**Teks Bacaan:**

+===+

Pengaruh Puasa Terhadap Kehamilan dan Menyusui

Rep: Lida Puspaningtyas/ Red: Agung Sasongko

Senin 29 May 2017 13:17 WIB

Hasil ultrasonografi yang memperlihatkan kehamilan kembar. Foto: pregmed Hasil ultrasonografi yang memperlihatkan kehamilan kembar.

REPUBLIKA.CO.ID, JAKARTA -- Nabi Muhammad SAW telah meriwayatkan keringanan berpuasa bagi sebagian orang, termasuk ibu hamil dan menyusui. Ia bahkan menganjurkan agar ibu hamil tidak perlu berpuasa.

Dari aspek kesehatan, berpuasa dinilai menyehatkan bagi orang dewasa normal. Sementara ibu hamil, meski bukan orang sakit, ia tetap dianggap berkebutuhan khusus karena menanggung kehidupan lain di dalam tubuhnya.

Sebuah penelitian pernah dilakukan terkait pengaruh puasa terhadap ibu hamil dan menyusui. Penelitian ini dilakukan di sebuah perkampungan di Afrika Barat yang sebagian besar ibu hamil dan menyusuinya masih berpuasa selama bulan Ramadhan.

+===+

**Daftar yang Diberikan:**
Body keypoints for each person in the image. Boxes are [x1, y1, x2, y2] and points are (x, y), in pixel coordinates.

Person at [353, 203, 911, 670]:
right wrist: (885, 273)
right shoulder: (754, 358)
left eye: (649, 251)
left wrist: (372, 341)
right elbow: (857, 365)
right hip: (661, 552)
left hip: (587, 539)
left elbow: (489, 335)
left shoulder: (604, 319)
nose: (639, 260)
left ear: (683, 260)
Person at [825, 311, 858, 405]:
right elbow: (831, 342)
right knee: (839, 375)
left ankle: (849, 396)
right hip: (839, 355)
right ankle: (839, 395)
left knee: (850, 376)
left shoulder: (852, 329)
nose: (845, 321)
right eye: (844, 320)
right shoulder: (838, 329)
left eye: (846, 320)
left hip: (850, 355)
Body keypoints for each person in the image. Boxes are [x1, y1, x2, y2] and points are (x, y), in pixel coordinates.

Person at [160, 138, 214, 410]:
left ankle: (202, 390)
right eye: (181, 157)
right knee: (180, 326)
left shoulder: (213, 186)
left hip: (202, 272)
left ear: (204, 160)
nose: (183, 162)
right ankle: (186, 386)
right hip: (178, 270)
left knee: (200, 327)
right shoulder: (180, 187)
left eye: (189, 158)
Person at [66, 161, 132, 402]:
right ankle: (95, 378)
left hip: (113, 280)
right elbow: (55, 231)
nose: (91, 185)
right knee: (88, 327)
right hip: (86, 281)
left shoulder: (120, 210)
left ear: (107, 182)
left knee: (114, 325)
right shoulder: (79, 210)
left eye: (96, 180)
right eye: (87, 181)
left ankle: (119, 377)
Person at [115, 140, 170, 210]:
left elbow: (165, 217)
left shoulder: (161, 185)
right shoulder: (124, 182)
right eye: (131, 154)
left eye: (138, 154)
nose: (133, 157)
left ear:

+===+

**Petunjuk Latihan:** Teruskan artikel tentang puasa bagi ibu hamil dan menyusui di atas, mulai dari sesudah kalimat terakhirnya.

**Jawaban Anda:**
Hasil penelitian dilaporkan dalam jurnal Human Nutrition Clinical Nutrition pada 1983. Tim peneliti melakukan pengukuran kadar glukosa serum, asam lemak bebas, zat keton, alanin, insulin, glukagon dan level hormon tiroksin.

Hasilnya, tidak ada perbedaan signifikan antara kadar komponen-komponen ini pada ibu menyusui dan perempuan dewasa normal. Meski demikian, ibu menyusui harus memikul dua beban sekaligus yakni beban menyusui dan beban puasa.

Hal ini terlihat dari kadar glukosa yang terukur lebih rendah dari biasanya. Kondisi tersebut juga terjadi pada ibu hamil. "Ini karena ibu hamil dan ibu menyusui memiliki beban yang lebih," katanya.

Sementara itu, tingkat asam lemak dan zat keton terukur tertinggi pada ibu hamil. Sedangkan tingkat alaninnya rendah terutama bagi ibu di masa awal kehamilan.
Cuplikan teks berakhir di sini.